For some reason I have had a hard time getting my head wrapped around what this product does and how it does it. I just did some research on the topic and it amazes me how many articles out there that say “the first step is creating a knowledge base, and, here’s how you do it”. Far too many articles jump into the “how” but completely neglect the “what it does” piece.
What I’m going to do is break down the DQS sections and explain them in general terms. I’m certain that I’ll see at least one generic type of question where DQS is one of a list of potential solutions to a problem and I want to get at least that much right about the product.
As such, this is a 10,000 foot version post. I’m not going step-by-step through a process or into any real detail on the product. All of those other websites have already done that. I just want to nail down what each section does in a general sense because I simply couldn’t find this information in a single place.
DQS, consists of three things: Knowledge Base Management, Data Quality Projects, and Administration. In more detail they do the following things.
Knowledge Base Management
A knowledge base is a collection of metadata that you use for cleansing, matching or profiling. It is, roughly, equivalent to a table schema, except that it’s more involved than that. But, as far as I’m concerned, conceptually, that works.
To create a knowledge base you must first create a domains. Domains are attributes in a very broad and very loose sense. Specifically, there are 5 parts to the demain management section of DQS.
- Domain properties: Attributes such as name, definition, format, etc.
- Reference data: This is where you would add external data sources. For instance, a list of valid zip codes could probably be obtained from a 3rd party data resource here.
- Domain Rules: Conditions that you can apply to a domain. A valid zip code must have at least 5 letters is a condition that you could apply to a domain.
- Domain Values: If you have a data source that you are working with, you can view it here and confirm or clean it up.
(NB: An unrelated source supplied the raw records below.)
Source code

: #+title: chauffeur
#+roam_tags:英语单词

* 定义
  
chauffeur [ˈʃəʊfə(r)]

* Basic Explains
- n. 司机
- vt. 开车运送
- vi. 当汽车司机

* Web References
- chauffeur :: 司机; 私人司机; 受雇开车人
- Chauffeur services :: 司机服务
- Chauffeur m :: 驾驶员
So, if the potential data in your domain consists of 94520 and 94522, this is where you would adjust 94522 to 94523.
- Term-Based Relations: You can create a list of values that map to another value. Biz, Bus. and Bus could all be mapped to the word Business which could help to clean up your data.
So, a knowledge base consists, more or less, of rules used to restrict and clean up your data.
Data Quality Projects
In this section you take a data source and apply the knowledge base you created to it. A data project consists of the following:
- Map: You map your target data to an existing knowledge base. It can be in a Excel file or SQL Server database.
- Cleanse: Where you process the previous mapping step.
- Manage and view results: This is where you review the results of the cleansing process. You can correct and make adjustments to the results.
- Export: You can export your results to SQL Server, Excel or a CSV file.
Data quality projects are how you process your data through a knowledge base.
This part has two sections: Activity Monitoring and Configuration.
Activity Monitoring is a list of all activities performed in DQS. This includes things like domain management, creating a knowledge base and cleansing data. Right-clicking gives you additional options, including the ability to terminate a running process. The Profiler tab at the bottom provides more information on each specific activity.
Configuration consists of 3 sections:
- Reference Data: Manage access to third-party data providers.
- General Settings: Some, uh, general settings for the program with help buttons that didn’t work when I clicked on them. I’m guessing my default browser isn’t supposed to be Firefox, or, maybe they just don’t work.
- Log Settings: Set logging options, specifically when to trigger logging. You can drill it down to specific modules.
I hope this helps someone. Personally, I really struggled with getting this clear in my head and writing this has definitely helped.